Exporter le modèle ivoirien

Le modèle fondé sur la complémentarité des plantations industrielles et villageoises, qui a fonctionné en Côte d’Ivoire, peut être exporté dans la sous-région. Le développement de l’hévéaculture au Ghana est le fruit de la coordination des trois acteurs clés : le gouvernement, l’agro-industriel (GREL), et le bailleur de fonds (AFD). Si la démarche a été un succès, c’est aussi dû à l’absence d’usiniers concurrents : la livraison de la production villageoise et le remboursement des prêts était assuré. Aujourd’hui, ce modèle est mis à mal par l’exportation de matières premières vers l’Asie, que le gouvernement n’a pas maîtrisée. L’agro-industrie acquiert d’autant plus de performance (et donc d’impact régional) que sa taille est importante. L’effet d’échelle est essentiel.

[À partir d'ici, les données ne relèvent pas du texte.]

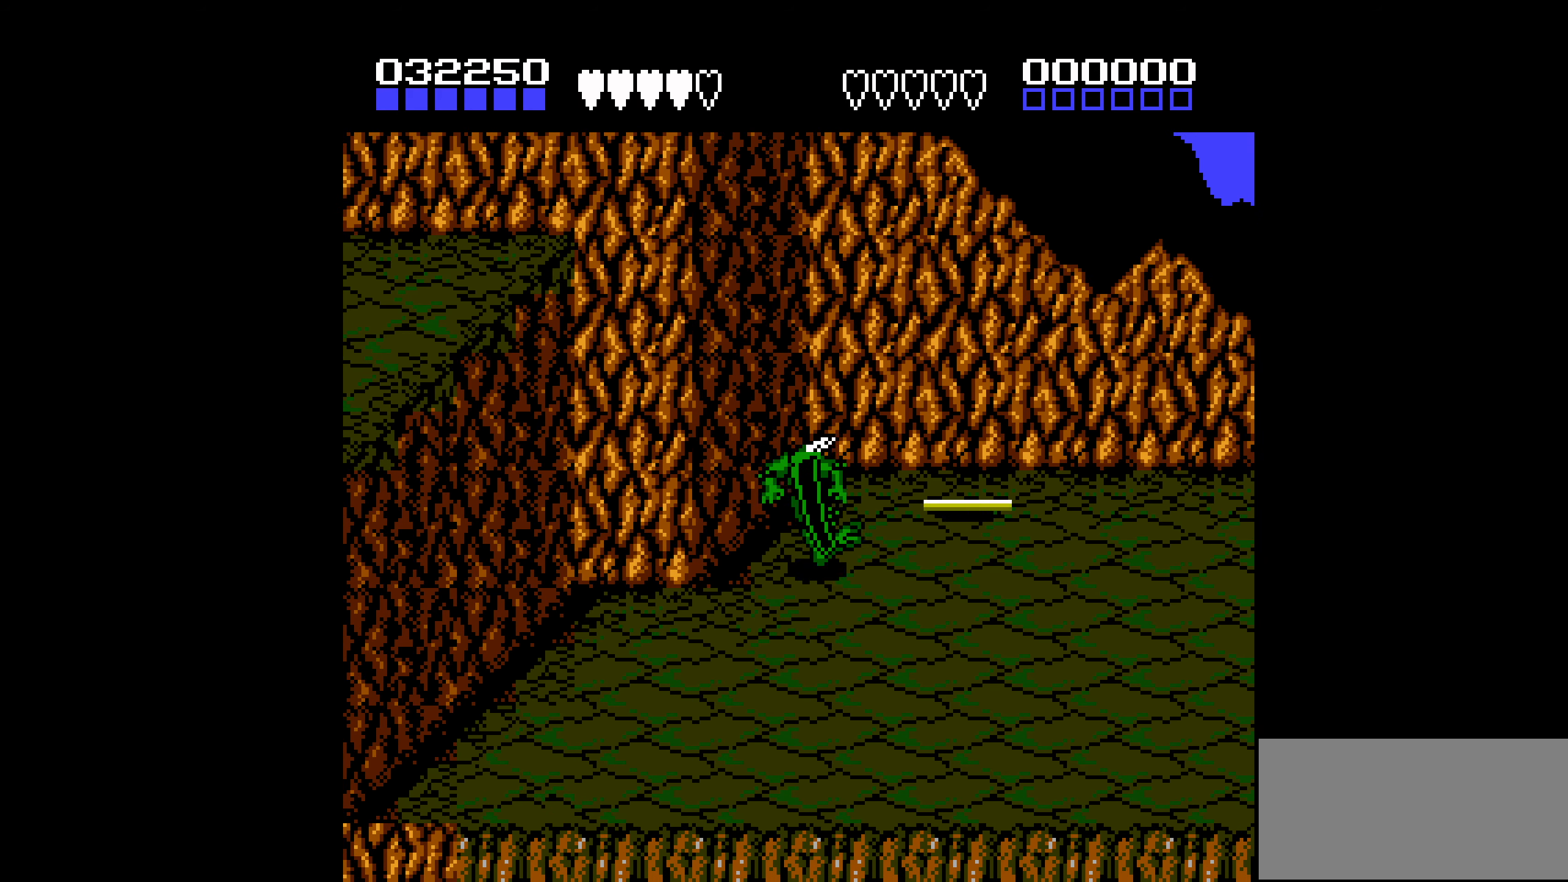
{"buttons": [], "events": []}
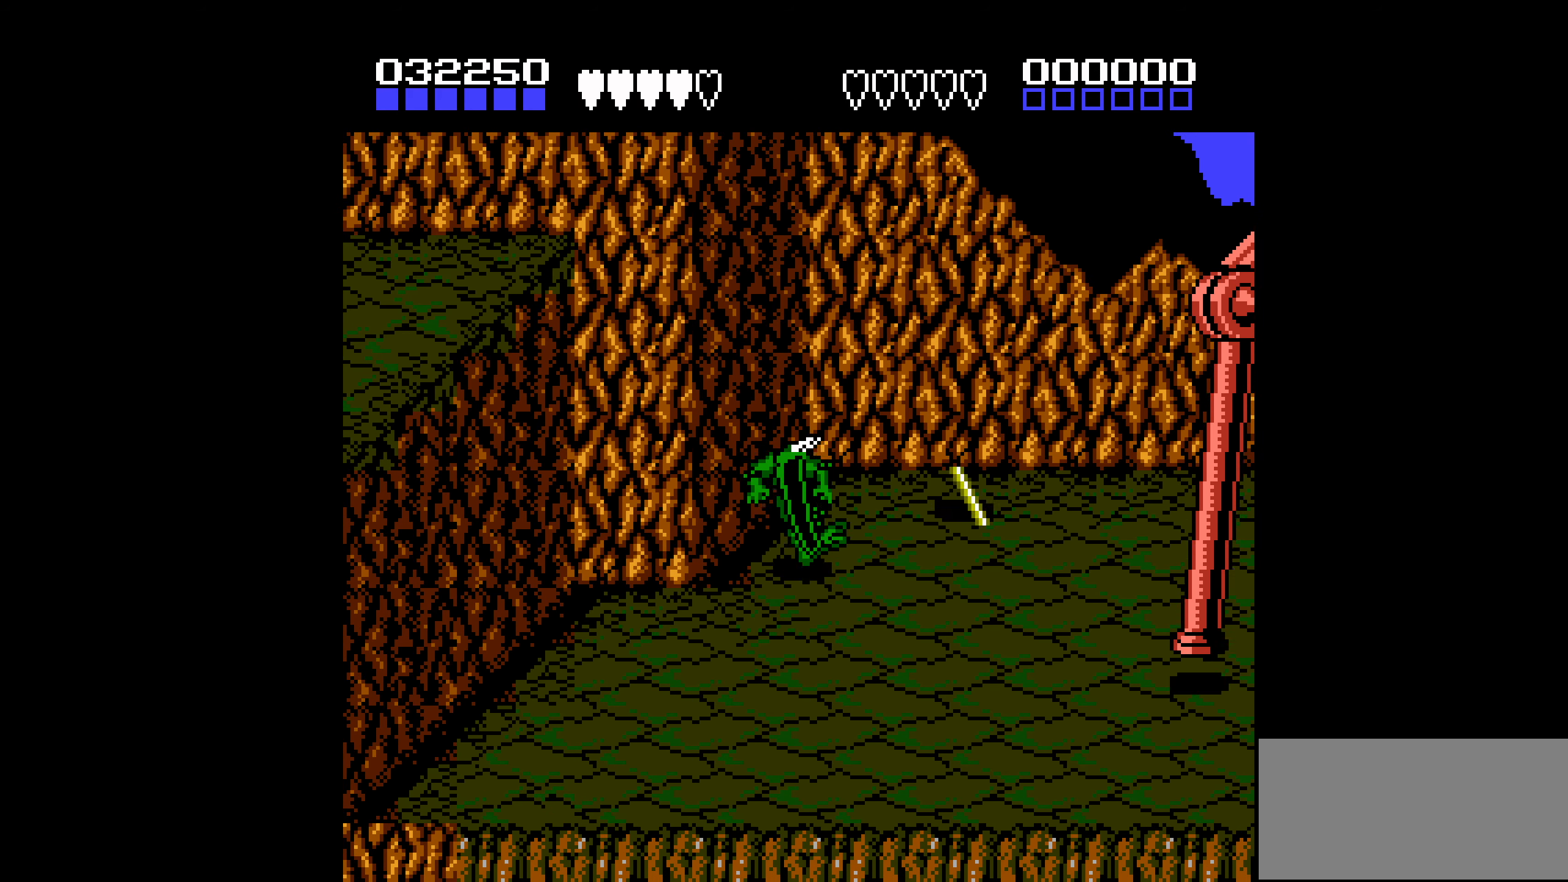
{"buttons": [], "events": []}
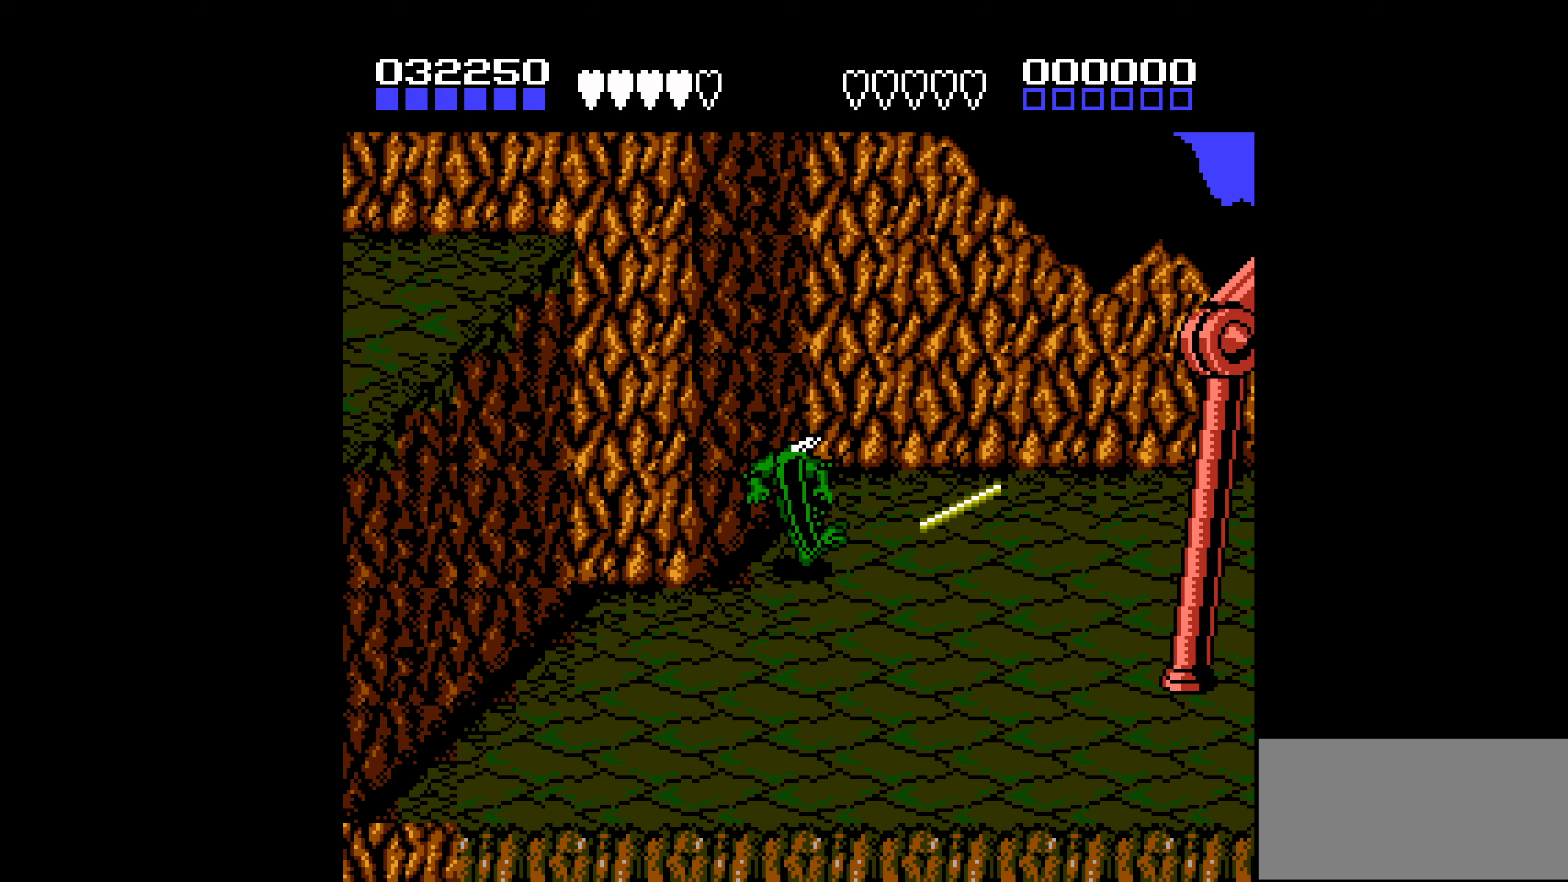
{"buttons": [], "events": []}
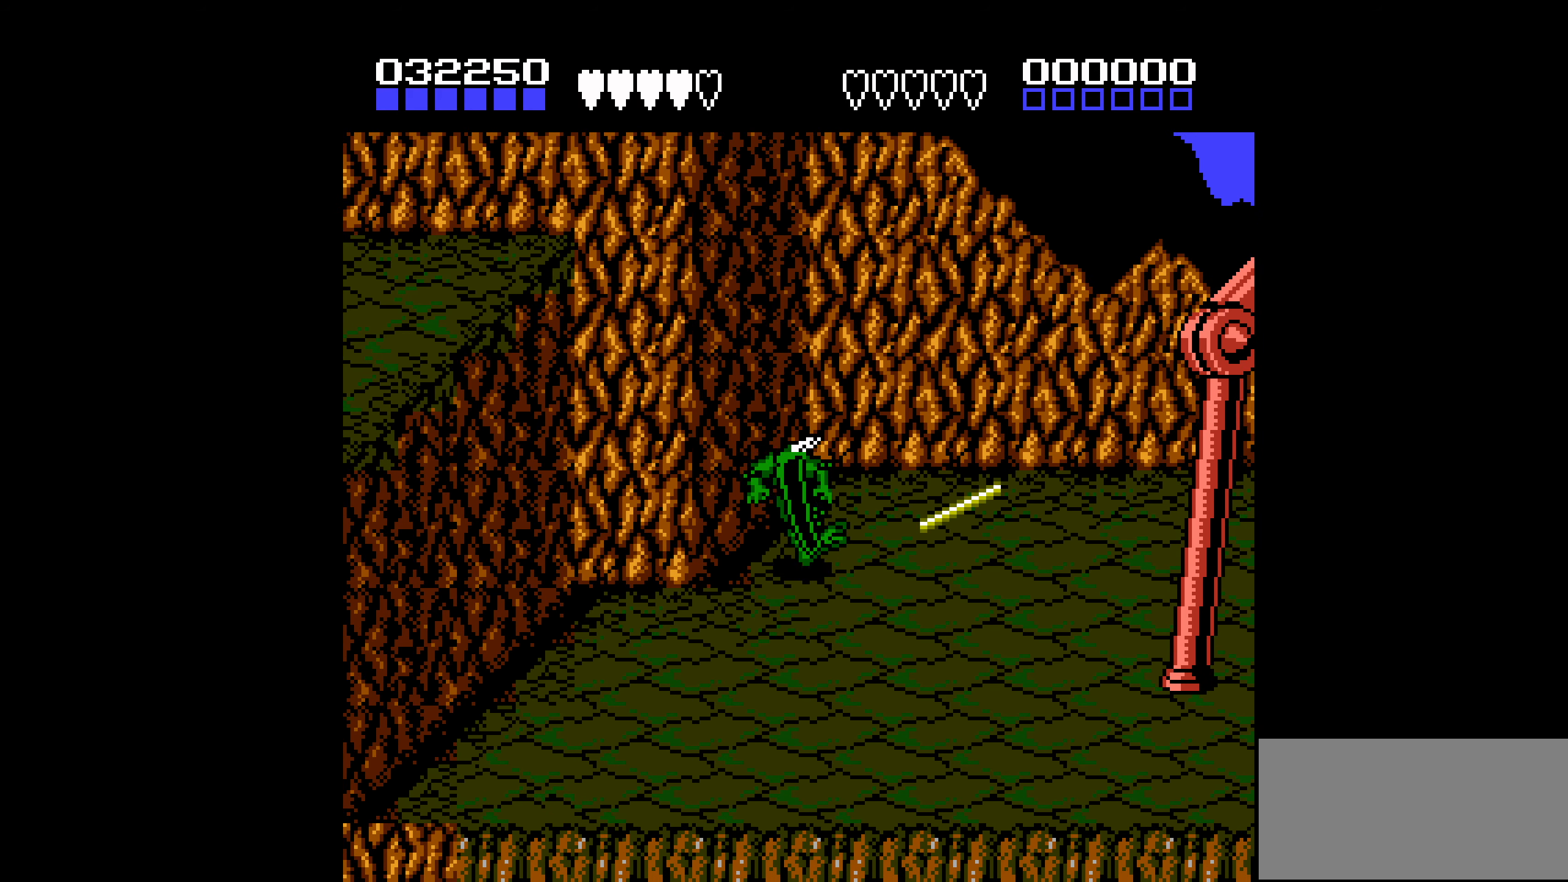
{"buttons": [], "events": []}
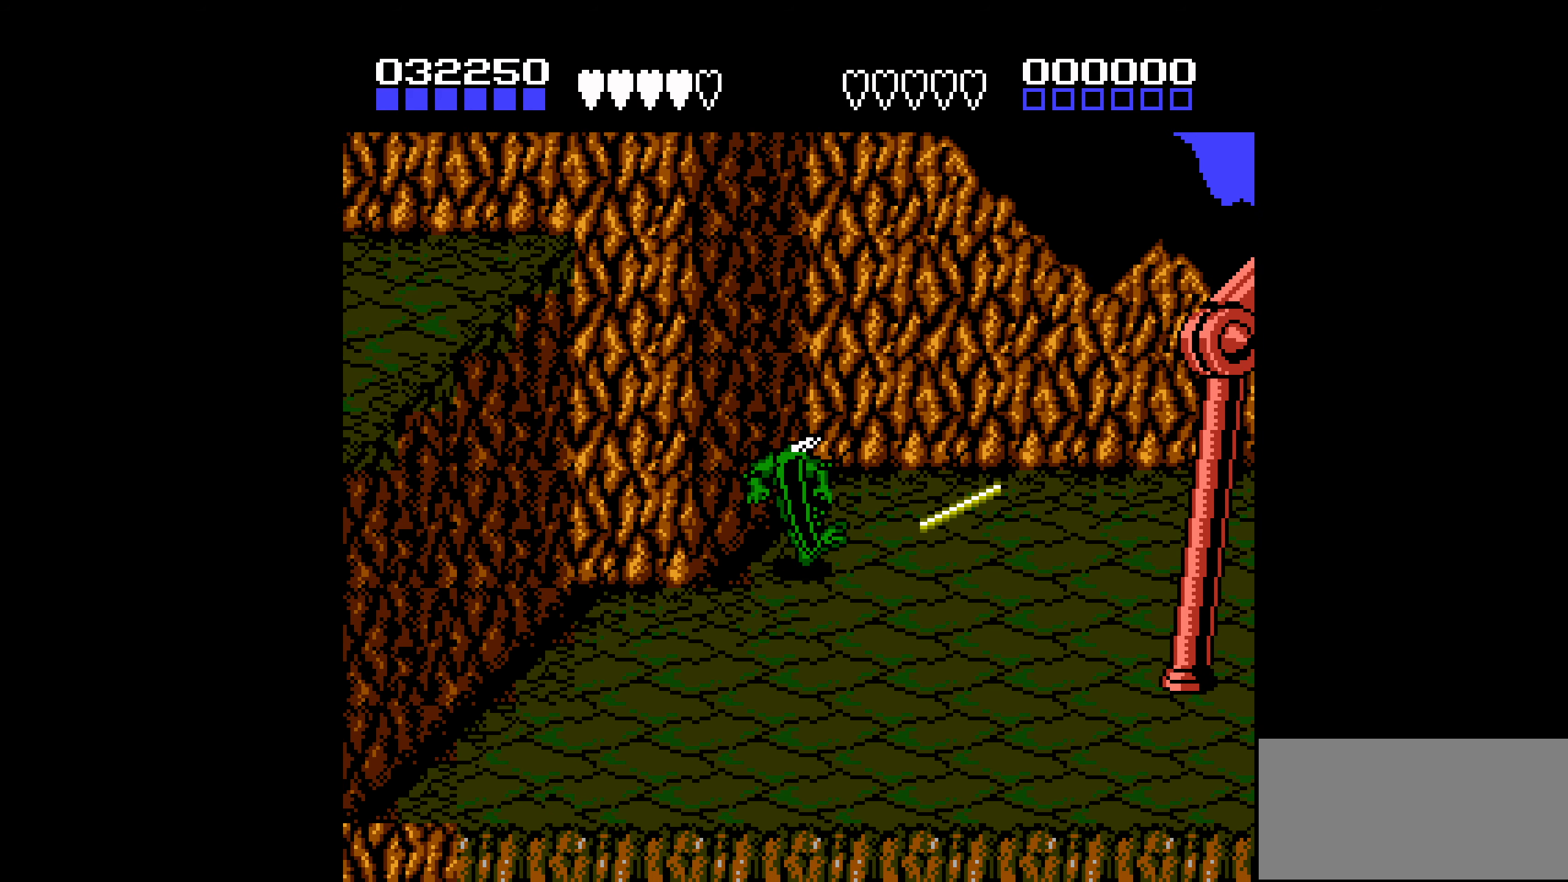
{"buttons": [], "events": []}
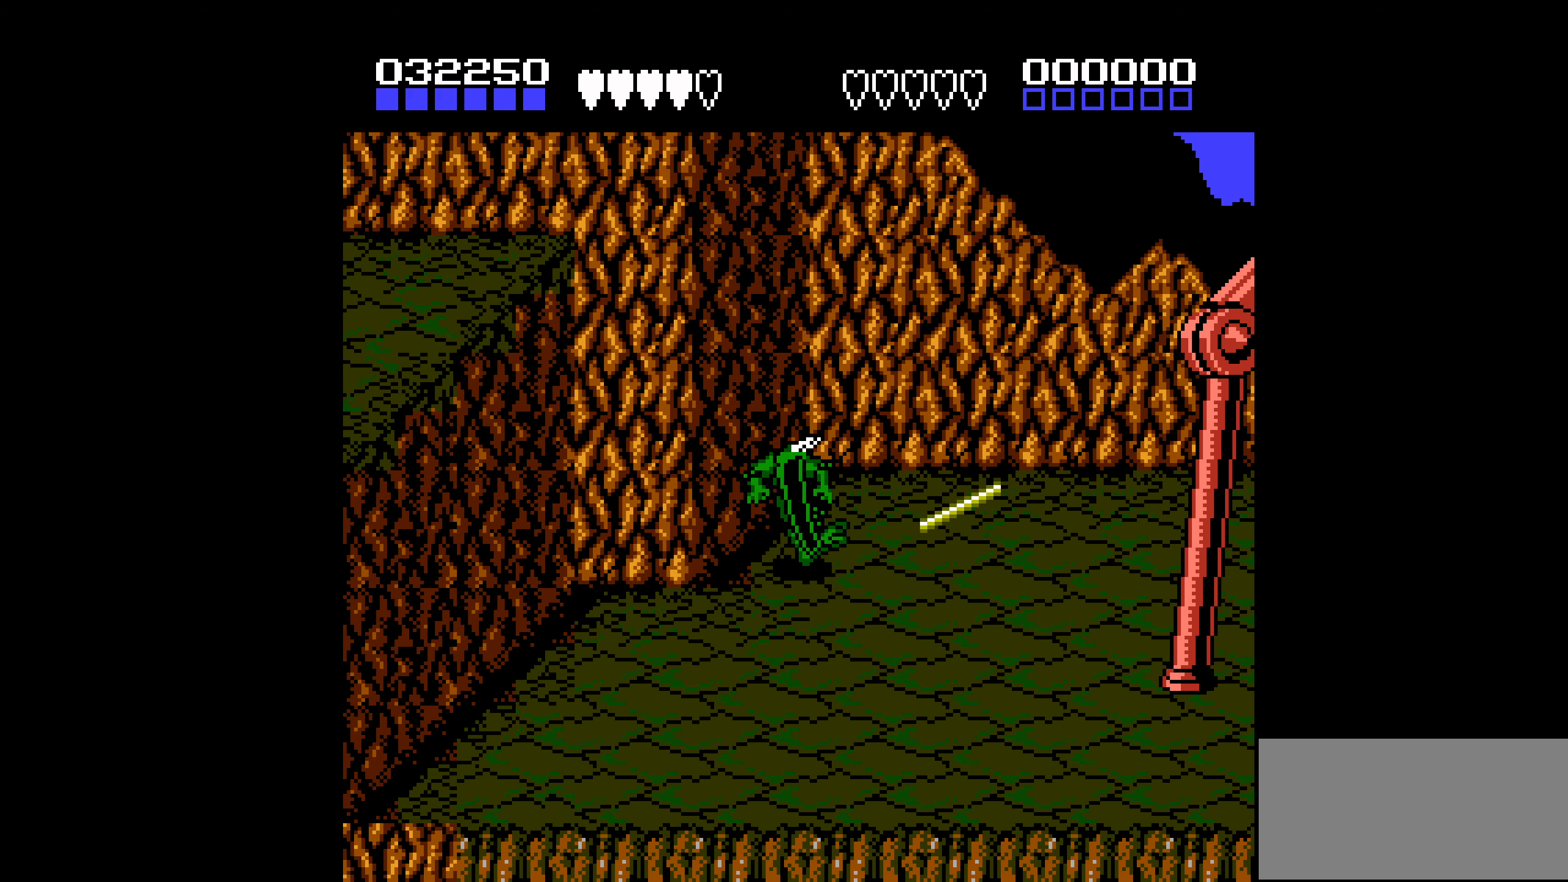
{"buttons": [], "events": []}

Les usines de transformation doivent avoir une taille suffisante pour garantir un process industriel fiable et compétitif, compatible avec les exigences du marché. De plus, il existe une taille critique permettant de créer de nouvelles zones de production en utilisant les ressources et l’expertise existantes en interne. C’est le cas du groupe SIFCA, par exemple, qui utilise ses structures de Côte d’Ivoire pour se développer progressivement au Libéria, dans la plantation de palmiers à huile et d’hévéa. Mais au-delà du Libéria, de nombreux autres pays africains ont un potentiel de développement important. L’exportation du modèle ivoirien est donc possible dans de nombreux contextes. Les exemples ne manquent pas pour montrer clairement combien l’agro-industrie responsable apporte et induit un développement agricole villageois très important. A notre avis, il est donc souhaitable que toutes les personnes qui cherchent à améliorer le niveau de vie en zone subsaharienne tout en fixant les populations localement pour limiter l’exode rural et l’émigration, appuient son développement.

 

1 Les 150 000 hectares de plantations villageoises de palmier en Côte d’Ivoire, par exemple, pourraient sans doute doubler leur rendement si des prêts étaient disponibles pour les planteurs.
2 Qui concerne la collecte, le traitement et la diffusion des données géographiques.

Bertrand Vignes

Directeur du pôle caoutchouc
SIFCA

Parcours

Ingénieur agronome, Bertrand Vignes intègre le Groupe Michelin en 1981 et occupe différents postes techniques et opérationnels dans les plantations d’hévéas en Côte d’ivoire et au Nigeria. Il participe à la création d’un projet hévéicole dans le Mato Grosso (Brésil), puis assure la direction des plantations Michelin de Bahia, puis du Mato Grosso. De 1999 à 2009, il est responsable du département Caoutchouc naturel et plantations du Groupe Michelin. En 2009, il rejoint le Groupe SIFCA en Côte d’ivoire ; assure d’abord la direction de Palmci (palmier à huile) ; puis la direction de SIFCA jusqu’en 2016. Il est actuellement directeur général de SIPH, en charge du pôle caoutchouc du Groupe SIFCA.

SIFCA

Fondé en 1964, SIFCA est l’un des principaux groupes agro-industriels intégrés d’Afrique de l’Ouest. Basé en Côte d’Ivoire, il est engagé dans la production, la transformation et la distribution de sucre de canne, d’huile de palme et de caoutchouc naturel. SIFCA emploie plus de 33 000 personnes en Côte d’Ivoire, au Ghana, au Nigeria, au Libéria et au Sénégal. Il s’approvisionne en matière première auprès de plus de 110 000 petits exploitants.